** Source document **
Federal Court Decisions

Decision Information

Decision Content

 

Date: 20090122

Docket: IMM-5106-08

Citation: 2009 FC 41

Ottawa, Ontario, January 22, 2009

PRESENT:     The Honourable Mr. Justice Shore

 

 

BETWEEN:

PHILIP SOITA WASHIKO SIMUYU

Applicant

and

 

THE MINISTER OF CITIZENSHIP

AND IMMIGRATION & THE MINISTER OF

PUBLIC SAFETY AND EMERGENCY PREPAREDNESS

Respondent

 

REASONS FOR JUDGMENT AND JUDGMENT

 

I.  Overview

[1]               To the dismay of the counsel of the Applicant, the former was unaware of the full situation of his own client, the Applicant. Therefore, a piece of the story which unfolds below appeared as surprising to counsel of the Applicant as it was to the Court. The Applicant weaved a narrative through several spools of thread, one of which was unknown even to his counsel, who attempted to relate his client’s background of which, he, himself, had not been given a key missing strand. The element of surprise to the counsel was duly recognized in open Court.

** Data records **
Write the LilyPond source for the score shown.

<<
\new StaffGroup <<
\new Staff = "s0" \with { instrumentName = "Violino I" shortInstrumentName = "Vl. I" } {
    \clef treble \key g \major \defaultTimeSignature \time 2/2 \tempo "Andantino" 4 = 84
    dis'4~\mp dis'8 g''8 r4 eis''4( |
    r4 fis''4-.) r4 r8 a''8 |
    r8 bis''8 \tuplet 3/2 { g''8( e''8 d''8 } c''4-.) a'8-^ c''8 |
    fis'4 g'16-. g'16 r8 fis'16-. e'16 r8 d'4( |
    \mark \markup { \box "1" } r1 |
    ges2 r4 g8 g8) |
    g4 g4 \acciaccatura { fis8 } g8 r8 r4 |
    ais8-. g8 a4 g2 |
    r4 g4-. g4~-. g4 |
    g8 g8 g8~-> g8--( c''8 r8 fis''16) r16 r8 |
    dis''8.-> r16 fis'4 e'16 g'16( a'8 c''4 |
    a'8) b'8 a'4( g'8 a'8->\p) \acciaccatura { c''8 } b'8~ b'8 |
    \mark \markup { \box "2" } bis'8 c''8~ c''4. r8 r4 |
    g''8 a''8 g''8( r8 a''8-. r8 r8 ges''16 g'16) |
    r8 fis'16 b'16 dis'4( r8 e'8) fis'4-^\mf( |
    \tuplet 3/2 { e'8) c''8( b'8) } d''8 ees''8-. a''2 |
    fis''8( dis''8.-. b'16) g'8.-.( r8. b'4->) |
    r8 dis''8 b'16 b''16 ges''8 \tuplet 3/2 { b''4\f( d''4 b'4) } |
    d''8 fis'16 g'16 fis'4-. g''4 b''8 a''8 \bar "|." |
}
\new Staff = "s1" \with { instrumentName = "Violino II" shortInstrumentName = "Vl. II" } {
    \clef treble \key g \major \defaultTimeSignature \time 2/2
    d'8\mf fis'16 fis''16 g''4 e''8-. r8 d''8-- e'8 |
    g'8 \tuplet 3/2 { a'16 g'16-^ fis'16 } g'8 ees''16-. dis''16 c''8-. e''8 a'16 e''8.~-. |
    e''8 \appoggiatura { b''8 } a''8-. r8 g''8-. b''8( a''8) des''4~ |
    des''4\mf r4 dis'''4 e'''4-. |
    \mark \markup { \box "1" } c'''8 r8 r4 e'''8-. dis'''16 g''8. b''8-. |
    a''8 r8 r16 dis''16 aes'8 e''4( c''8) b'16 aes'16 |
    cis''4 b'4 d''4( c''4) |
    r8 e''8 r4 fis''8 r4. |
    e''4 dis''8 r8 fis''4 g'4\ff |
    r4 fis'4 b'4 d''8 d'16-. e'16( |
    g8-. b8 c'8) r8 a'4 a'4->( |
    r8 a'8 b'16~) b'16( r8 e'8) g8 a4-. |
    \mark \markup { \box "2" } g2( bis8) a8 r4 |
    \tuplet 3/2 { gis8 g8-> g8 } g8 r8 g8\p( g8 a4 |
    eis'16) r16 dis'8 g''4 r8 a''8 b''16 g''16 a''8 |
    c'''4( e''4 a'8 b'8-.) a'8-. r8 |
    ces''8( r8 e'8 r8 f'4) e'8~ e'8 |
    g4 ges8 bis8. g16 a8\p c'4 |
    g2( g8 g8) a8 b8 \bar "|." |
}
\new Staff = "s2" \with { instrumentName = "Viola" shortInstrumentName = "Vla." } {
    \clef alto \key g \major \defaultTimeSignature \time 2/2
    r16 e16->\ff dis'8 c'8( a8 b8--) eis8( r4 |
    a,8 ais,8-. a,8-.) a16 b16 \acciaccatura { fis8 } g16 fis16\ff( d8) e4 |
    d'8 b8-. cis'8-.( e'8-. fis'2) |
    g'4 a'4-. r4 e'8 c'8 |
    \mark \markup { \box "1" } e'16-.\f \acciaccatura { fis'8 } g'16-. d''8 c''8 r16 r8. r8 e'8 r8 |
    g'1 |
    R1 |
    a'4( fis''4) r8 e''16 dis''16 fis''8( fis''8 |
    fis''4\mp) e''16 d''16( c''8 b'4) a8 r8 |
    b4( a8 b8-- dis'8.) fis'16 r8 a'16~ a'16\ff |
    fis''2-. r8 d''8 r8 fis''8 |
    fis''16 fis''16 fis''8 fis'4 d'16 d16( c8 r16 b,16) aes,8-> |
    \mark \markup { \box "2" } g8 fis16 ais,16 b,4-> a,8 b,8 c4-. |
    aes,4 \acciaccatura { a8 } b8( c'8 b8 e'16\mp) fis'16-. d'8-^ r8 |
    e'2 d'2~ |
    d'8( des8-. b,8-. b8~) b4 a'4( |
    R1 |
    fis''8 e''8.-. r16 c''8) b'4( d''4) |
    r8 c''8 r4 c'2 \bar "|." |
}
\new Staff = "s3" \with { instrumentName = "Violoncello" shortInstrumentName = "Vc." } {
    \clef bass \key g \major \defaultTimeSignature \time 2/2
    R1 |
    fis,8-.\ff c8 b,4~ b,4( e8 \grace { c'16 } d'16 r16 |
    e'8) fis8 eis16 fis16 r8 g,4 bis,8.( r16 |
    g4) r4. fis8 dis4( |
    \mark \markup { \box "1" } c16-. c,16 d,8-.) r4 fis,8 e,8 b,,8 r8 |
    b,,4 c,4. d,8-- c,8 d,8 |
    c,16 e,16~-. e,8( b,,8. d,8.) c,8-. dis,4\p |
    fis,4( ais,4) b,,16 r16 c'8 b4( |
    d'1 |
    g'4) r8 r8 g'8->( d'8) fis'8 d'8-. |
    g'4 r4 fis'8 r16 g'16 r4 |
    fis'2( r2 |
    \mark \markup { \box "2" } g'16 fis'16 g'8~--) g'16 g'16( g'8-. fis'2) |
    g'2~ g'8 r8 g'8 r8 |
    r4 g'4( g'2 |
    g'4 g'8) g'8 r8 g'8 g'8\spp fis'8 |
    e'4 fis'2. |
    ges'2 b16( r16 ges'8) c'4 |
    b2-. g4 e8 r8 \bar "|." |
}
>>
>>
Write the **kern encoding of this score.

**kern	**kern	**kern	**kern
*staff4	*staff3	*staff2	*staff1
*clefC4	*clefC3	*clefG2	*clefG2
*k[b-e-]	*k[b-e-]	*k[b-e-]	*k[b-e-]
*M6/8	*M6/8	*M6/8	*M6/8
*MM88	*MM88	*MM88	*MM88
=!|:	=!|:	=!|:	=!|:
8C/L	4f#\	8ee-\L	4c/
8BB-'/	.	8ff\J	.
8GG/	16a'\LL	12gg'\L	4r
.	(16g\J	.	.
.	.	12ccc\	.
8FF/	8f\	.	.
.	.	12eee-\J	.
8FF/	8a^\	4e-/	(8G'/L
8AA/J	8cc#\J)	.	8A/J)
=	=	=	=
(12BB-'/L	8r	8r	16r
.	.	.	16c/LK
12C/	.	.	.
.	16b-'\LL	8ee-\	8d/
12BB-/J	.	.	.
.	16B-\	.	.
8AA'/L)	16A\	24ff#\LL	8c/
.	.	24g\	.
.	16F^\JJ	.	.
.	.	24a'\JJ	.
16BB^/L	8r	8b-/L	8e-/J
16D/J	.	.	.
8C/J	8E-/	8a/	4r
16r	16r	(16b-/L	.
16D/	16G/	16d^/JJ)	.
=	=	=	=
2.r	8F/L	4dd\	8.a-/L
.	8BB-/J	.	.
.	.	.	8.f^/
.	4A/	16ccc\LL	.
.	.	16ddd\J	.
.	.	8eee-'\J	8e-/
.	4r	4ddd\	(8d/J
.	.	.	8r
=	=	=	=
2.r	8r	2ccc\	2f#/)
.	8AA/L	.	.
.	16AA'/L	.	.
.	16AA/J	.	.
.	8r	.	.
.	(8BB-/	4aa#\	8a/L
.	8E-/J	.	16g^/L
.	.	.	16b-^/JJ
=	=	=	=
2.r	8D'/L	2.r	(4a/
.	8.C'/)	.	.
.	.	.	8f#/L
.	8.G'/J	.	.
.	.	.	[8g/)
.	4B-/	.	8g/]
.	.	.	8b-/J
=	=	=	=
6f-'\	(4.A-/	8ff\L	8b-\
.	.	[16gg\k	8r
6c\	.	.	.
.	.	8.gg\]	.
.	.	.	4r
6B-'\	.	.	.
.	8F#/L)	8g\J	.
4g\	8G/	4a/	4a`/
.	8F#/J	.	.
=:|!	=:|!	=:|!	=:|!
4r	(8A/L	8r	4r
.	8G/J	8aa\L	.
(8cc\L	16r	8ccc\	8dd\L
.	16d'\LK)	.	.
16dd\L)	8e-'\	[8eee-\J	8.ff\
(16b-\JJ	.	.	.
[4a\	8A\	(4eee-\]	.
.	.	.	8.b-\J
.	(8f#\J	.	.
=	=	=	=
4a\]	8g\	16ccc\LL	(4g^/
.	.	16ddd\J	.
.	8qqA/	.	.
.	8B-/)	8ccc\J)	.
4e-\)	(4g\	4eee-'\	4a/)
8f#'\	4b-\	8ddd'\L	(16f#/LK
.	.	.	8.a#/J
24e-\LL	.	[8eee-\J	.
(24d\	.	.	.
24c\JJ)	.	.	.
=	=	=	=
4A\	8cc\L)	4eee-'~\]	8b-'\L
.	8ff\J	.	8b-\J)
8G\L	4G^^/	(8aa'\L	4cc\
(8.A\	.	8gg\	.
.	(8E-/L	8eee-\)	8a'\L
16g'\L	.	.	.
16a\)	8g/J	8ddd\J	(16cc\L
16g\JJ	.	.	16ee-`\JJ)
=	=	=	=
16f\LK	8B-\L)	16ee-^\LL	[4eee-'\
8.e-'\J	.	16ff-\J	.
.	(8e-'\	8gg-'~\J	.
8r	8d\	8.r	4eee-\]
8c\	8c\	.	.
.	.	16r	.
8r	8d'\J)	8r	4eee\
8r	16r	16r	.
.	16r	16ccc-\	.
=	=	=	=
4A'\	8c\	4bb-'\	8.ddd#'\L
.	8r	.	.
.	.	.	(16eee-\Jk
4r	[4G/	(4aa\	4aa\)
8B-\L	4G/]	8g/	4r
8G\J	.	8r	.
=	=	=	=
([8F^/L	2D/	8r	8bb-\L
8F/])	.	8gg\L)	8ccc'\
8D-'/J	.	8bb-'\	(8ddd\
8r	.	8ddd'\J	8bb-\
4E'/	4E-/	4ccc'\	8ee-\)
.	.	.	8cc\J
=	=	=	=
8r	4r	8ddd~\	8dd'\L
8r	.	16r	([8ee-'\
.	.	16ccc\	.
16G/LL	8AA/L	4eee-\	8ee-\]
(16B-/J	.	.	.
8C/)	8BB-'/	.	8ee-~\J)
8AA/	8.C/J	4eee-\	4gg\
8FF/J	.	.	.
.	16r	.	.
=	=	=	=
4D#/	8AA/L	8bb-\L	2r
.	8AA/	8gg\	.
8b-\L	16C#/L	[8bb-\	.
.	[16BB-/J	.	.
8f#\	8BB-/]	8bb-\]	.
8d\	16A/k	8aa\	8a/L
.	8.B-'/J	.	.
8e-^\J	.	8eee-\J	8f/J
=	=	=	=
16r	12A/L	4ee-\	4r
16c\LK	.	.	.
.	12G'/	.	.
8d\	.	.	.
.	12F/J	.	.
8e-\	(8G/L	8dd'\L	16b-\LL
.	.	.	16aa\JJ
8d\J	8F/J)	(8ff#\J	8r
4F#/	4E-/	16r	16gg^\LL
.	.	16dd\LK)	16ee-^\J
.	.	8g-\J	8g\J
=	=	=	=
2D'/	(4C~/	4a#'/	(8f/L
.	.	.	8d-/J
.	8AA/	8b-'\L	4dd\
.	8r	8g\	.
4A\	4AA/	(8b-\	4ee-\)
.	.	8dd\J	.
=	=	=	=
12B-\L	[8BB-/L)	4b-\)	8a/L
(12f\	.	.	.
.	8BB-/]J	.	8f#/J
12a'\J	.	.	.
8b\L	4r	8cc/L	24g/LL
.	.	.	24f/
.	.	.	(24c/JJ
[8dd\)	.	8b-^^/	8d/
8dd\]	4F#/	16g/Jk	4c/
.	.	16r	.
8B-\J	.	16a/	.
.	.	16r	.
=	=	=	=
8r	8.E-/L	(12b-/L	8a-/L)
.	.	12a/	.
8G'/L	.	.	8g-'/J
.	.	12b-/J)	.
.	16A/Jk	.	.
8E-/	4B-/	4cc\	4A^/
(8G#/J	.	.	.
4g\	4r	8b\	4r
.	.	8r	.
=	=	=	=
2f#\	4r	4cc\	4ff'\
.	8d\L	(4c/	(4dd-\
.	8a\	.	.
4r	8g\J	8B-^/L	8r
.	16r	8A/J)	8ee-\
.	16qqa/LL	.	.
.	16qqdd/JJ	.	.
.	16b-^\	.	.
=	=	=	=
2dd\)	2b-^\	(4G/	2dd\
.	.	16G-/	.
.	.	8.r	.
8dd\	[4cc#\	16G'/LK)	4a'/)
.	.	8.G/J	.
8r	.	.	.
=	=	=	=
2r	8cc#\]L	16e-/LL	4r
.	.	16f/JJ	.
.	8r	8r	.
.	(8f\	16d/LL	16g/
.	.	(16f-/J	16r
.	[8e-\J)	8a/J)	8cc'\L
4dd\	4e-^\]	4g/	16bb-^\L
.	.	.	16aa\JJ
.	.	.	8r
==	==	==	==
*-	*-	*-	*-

** Work instructions **
- 1) Answer these questions from the court decision.
(a) What docket number does the decision carry?
(b) Which judge was present?
(c) Where was the surprise to counsel recognized?
- 2) Duplicate the passage of the court decision that begins at the words "PUBLIC SAFETY AND" and stops after "in open Court.".
- 3) Pick up the Federal Court decision in Simuyu's immigration case and continue its text after the last sentence shown.
The material comes from a source separate from the court decision.

** Per-task outputs **
- 1)
(a) IMM-5106-08
(b) The Honourable Mr. Justice Shore
(c) In open Court

- 2)
PUBLIC SAFETY AND EMERGENCY PREPAREDNESS

Respondent

 

REASONS FOR JUDGMENT AND JUDGMENT

 

I.  Overview

[1]               To the dismay of the counsel of the Applicant, the former was unaware of the full situation of his own client, the Applicant. Therefore, a piece of the story which unfolds below appeared as surprising to counsel of the Applicant as it was to the Court. The Applicant weaved a narrative through several spools of thread, one of which was unknown even to his counsel, who attempted to relate his client’s background of which, he, himself, had not been given a key missing strand. The element of surprise to the counsel was duly recognized in open Court.

- 3)
 

II.  Introduction

[2]               The Court received two stay motions from the Applicant within an eight day period from Monday, January 5, 2009, to Monday, January 12, 2009. The Applicant requested that each of these stay motions be heard within three days, even though he was not scheduled for removal until January 31, 2009. Despite the tight time constraints imposed by the Applicant, the Respondent had attempted to accommodate the Applicant’s timeframe and had not requested postponement. The Court is cognizant of the prejudicial effect that these unnecessarily brief time constraints have imposed upon the Respondent.

 

III.  Judicial Procedure

[3]               The Applicant moves to stay his removal scheduled for January 31, 2009. This Court dismissed a similar stay motion by the Applicant on January 8, 2009.

 

IV.  Background

[4]               The Applicant, Mr. Philip Soita Washiko Simuyu, is a Kenyan national who entered Canada as a domestic servant for the Kenyan High Commission. His official status in Canada ended in June 2005 when his employer returned to Kenya.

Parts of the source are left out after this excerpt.